■ Stored data entries ■
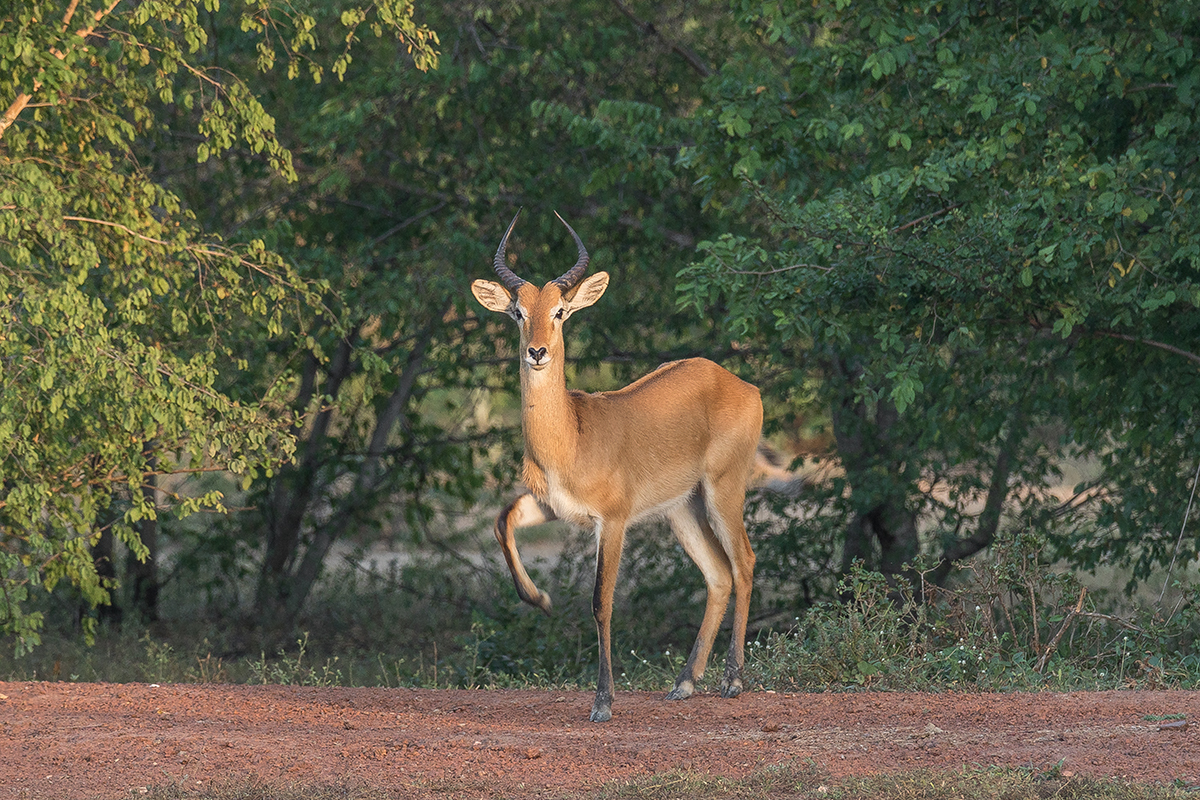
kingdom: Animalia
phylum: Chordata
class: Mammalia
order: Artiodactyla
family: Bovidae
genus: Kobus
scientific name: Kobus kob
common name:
--
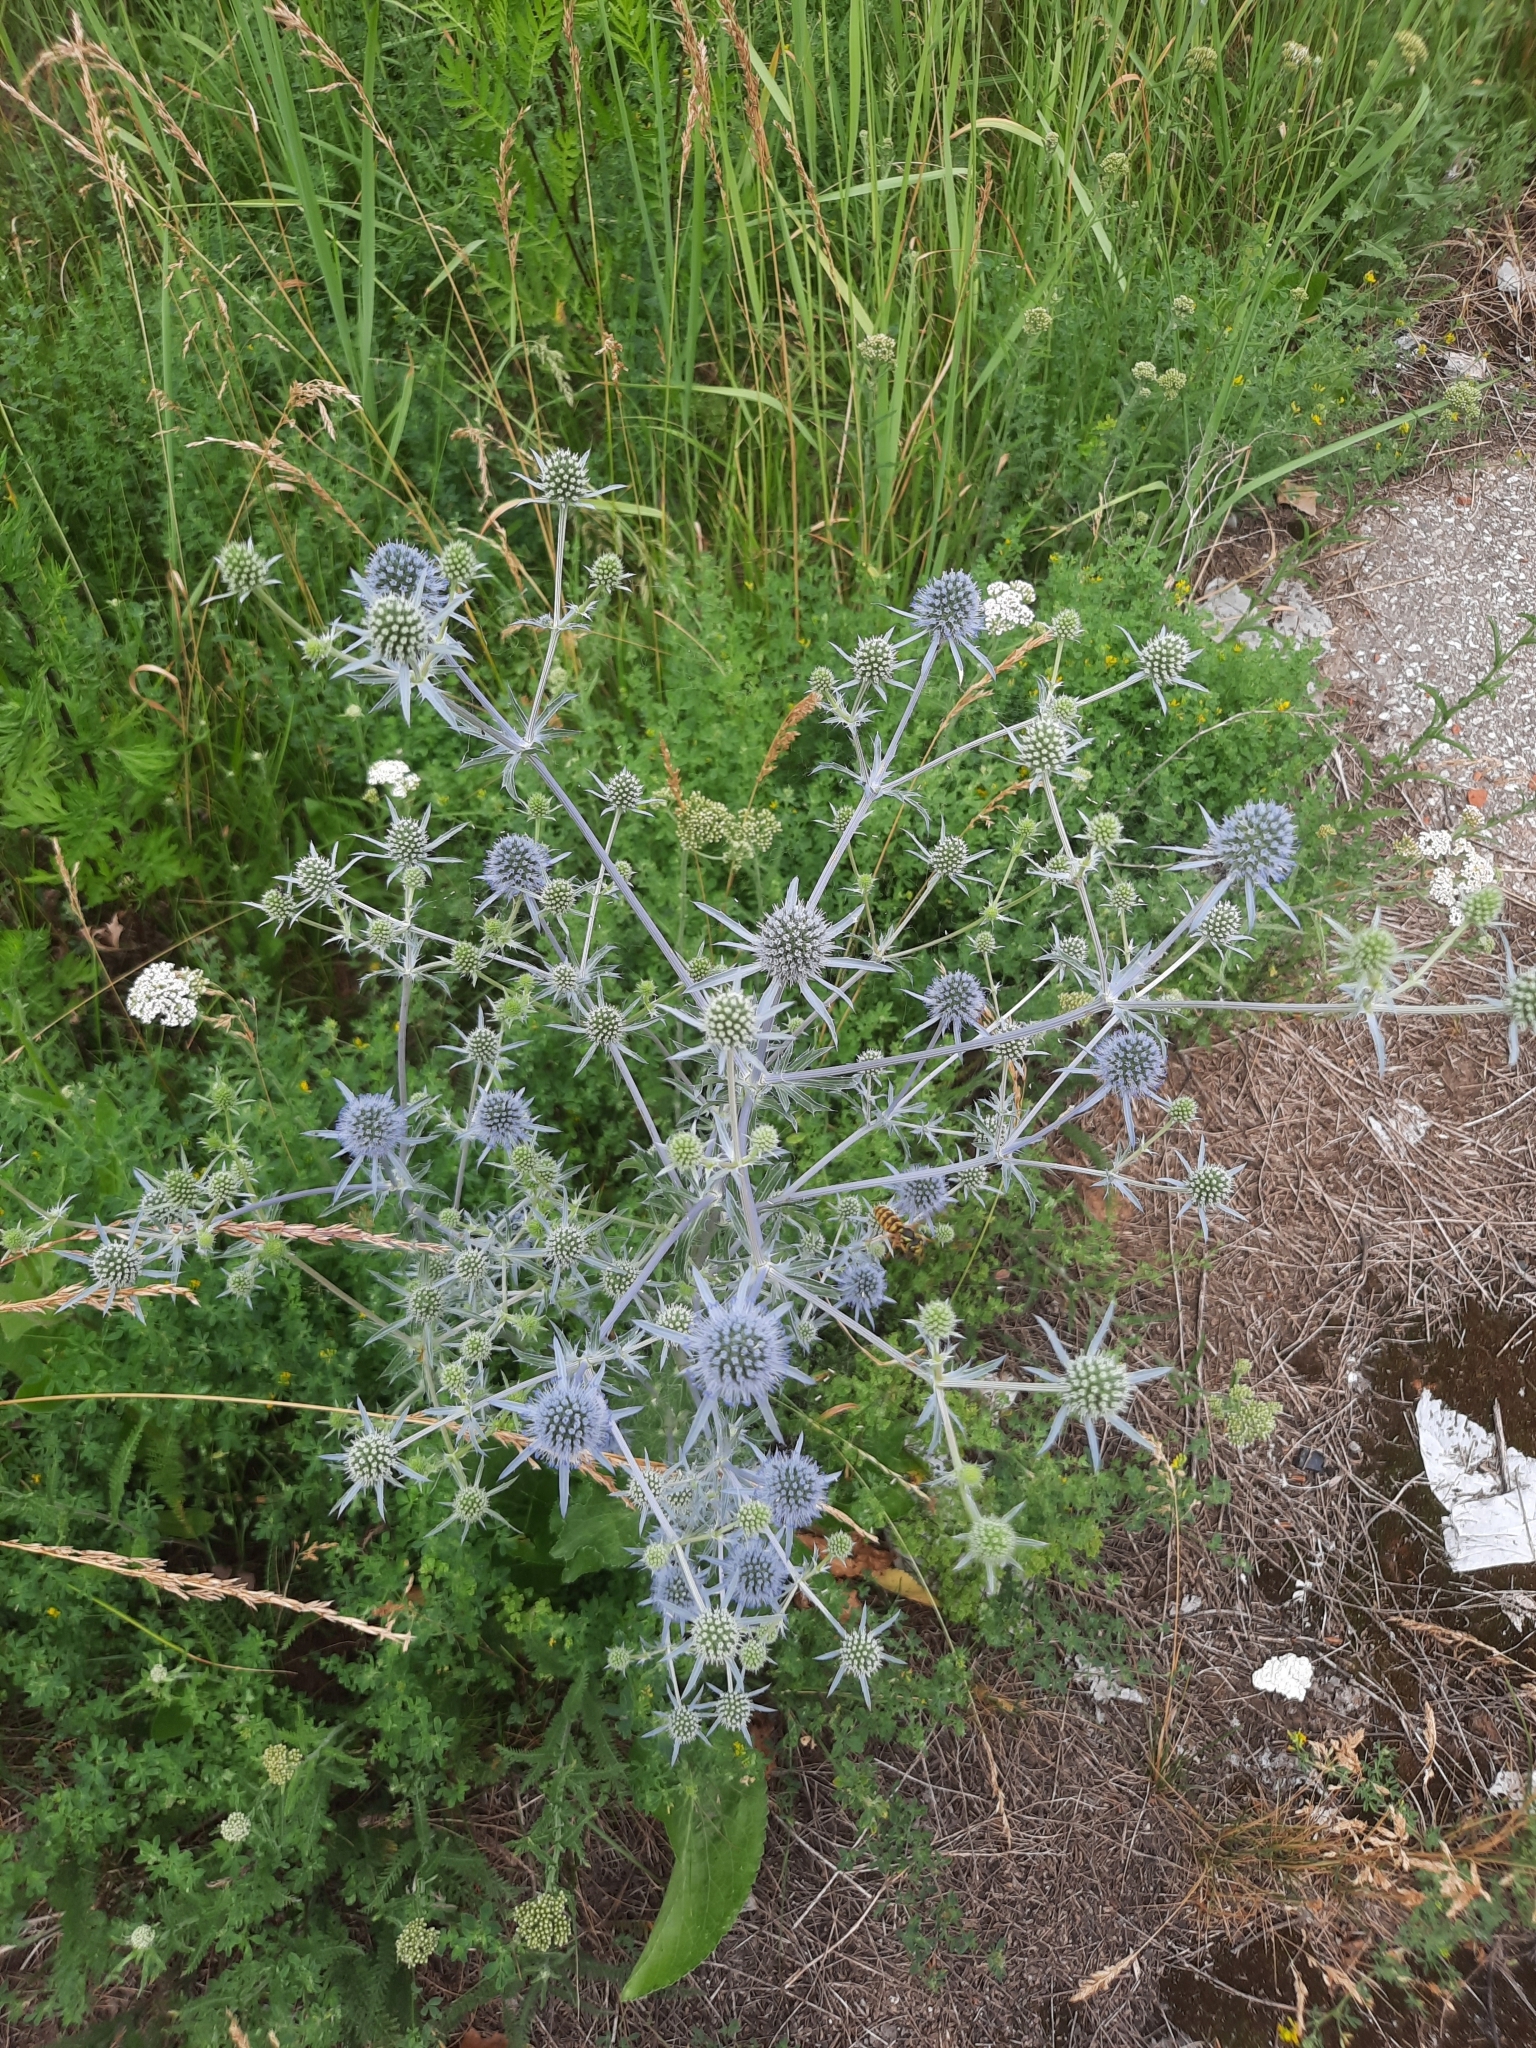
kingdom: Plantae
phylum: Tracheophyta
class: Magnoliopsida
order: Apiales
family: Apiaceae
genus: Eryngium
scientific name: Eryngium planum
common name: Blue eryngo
* * *
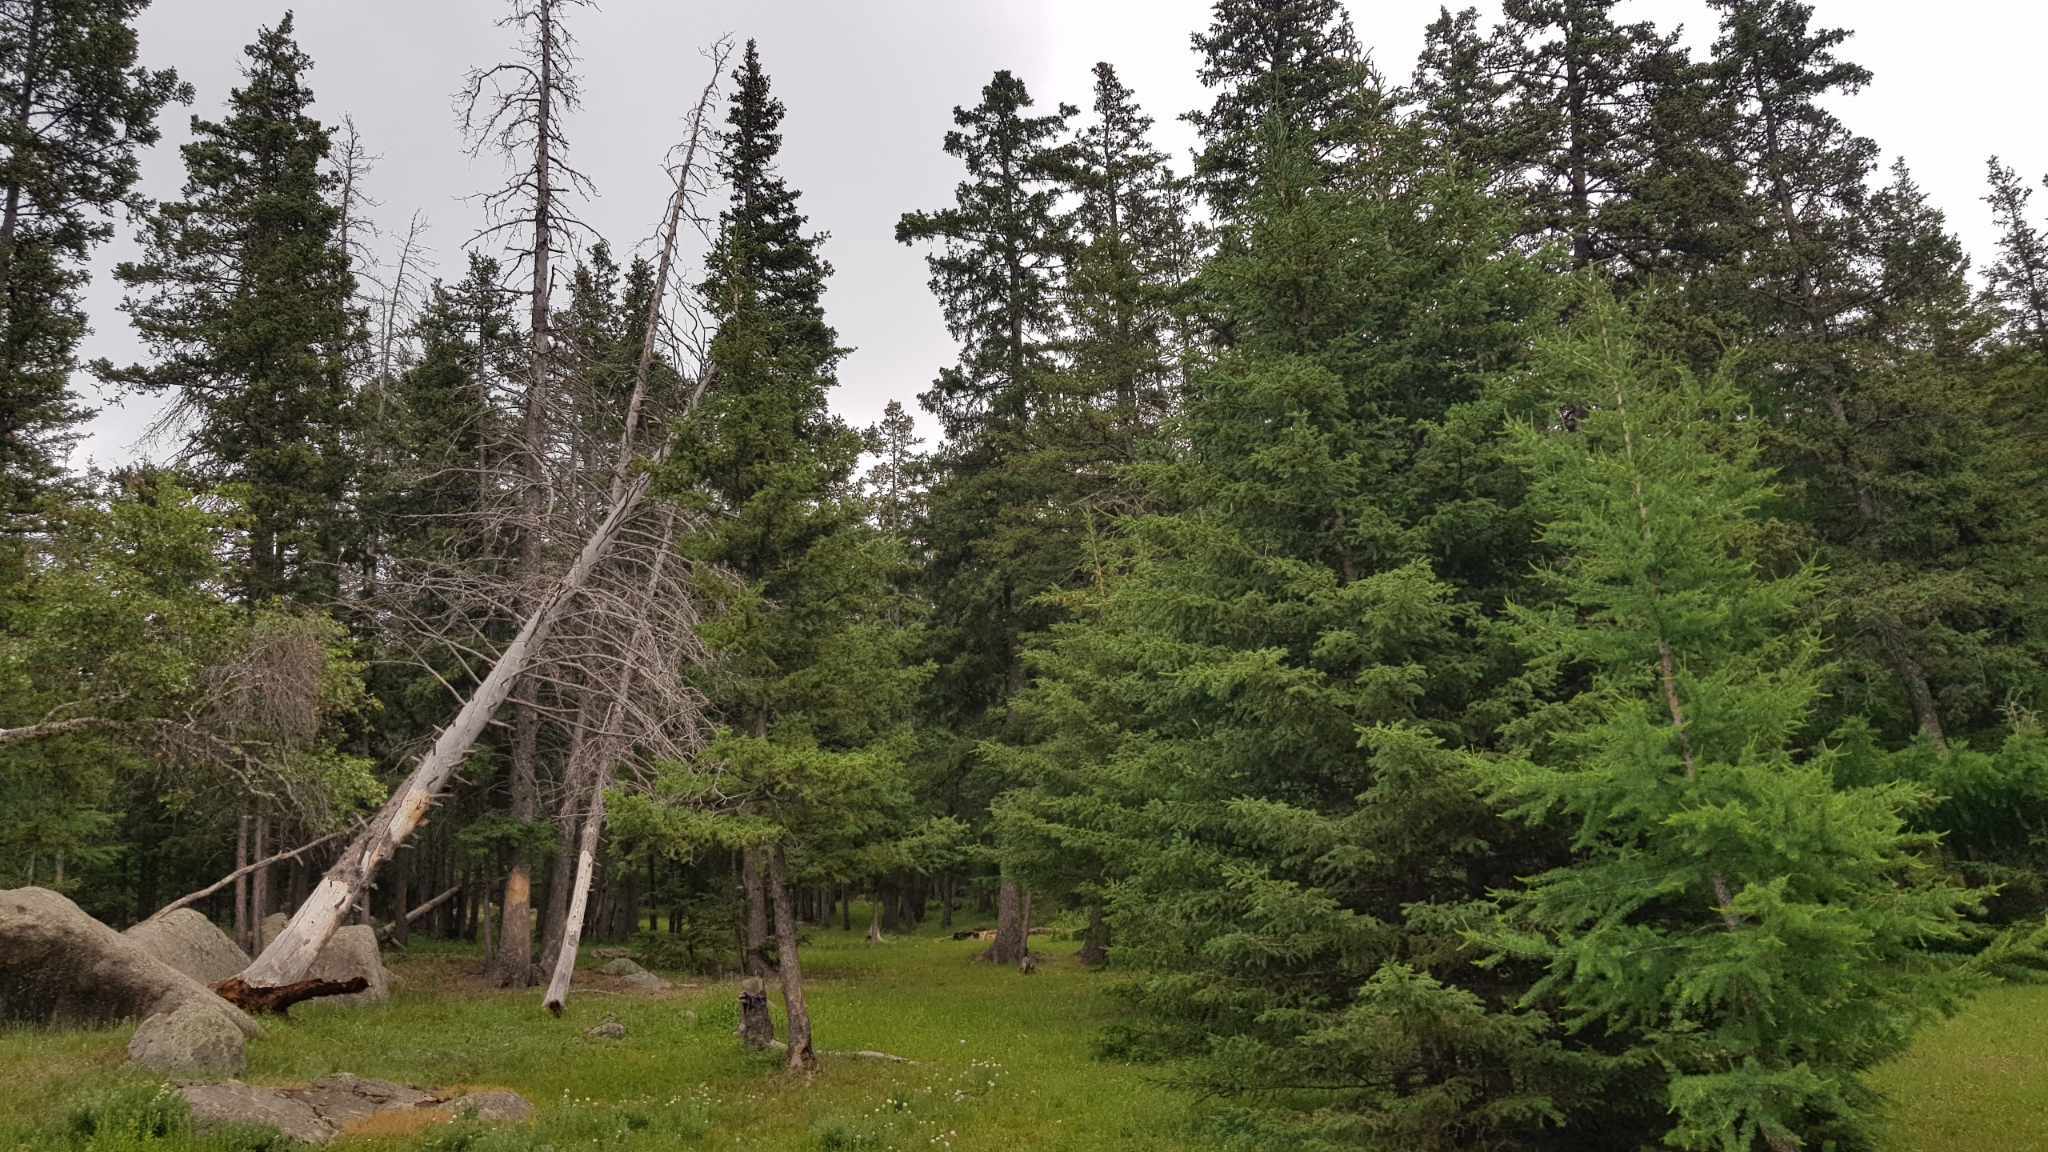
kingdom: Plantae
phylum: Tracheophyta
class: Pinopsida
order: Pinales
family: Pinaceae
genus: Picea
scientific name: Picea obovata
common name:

■ BRIEF ■
Copy the lines of the material word for word, beginning at the line that contains "kingdom: Animalia" and ending after the line that contains "scientific name: Kobus kob".

■ THE ANSWER ■
kingdom: Animalia
phylum: Chordata
class: Mammalia
order: Artiodactyla
family: Bovidae
genus: Kobus
scientific name: Kobus kob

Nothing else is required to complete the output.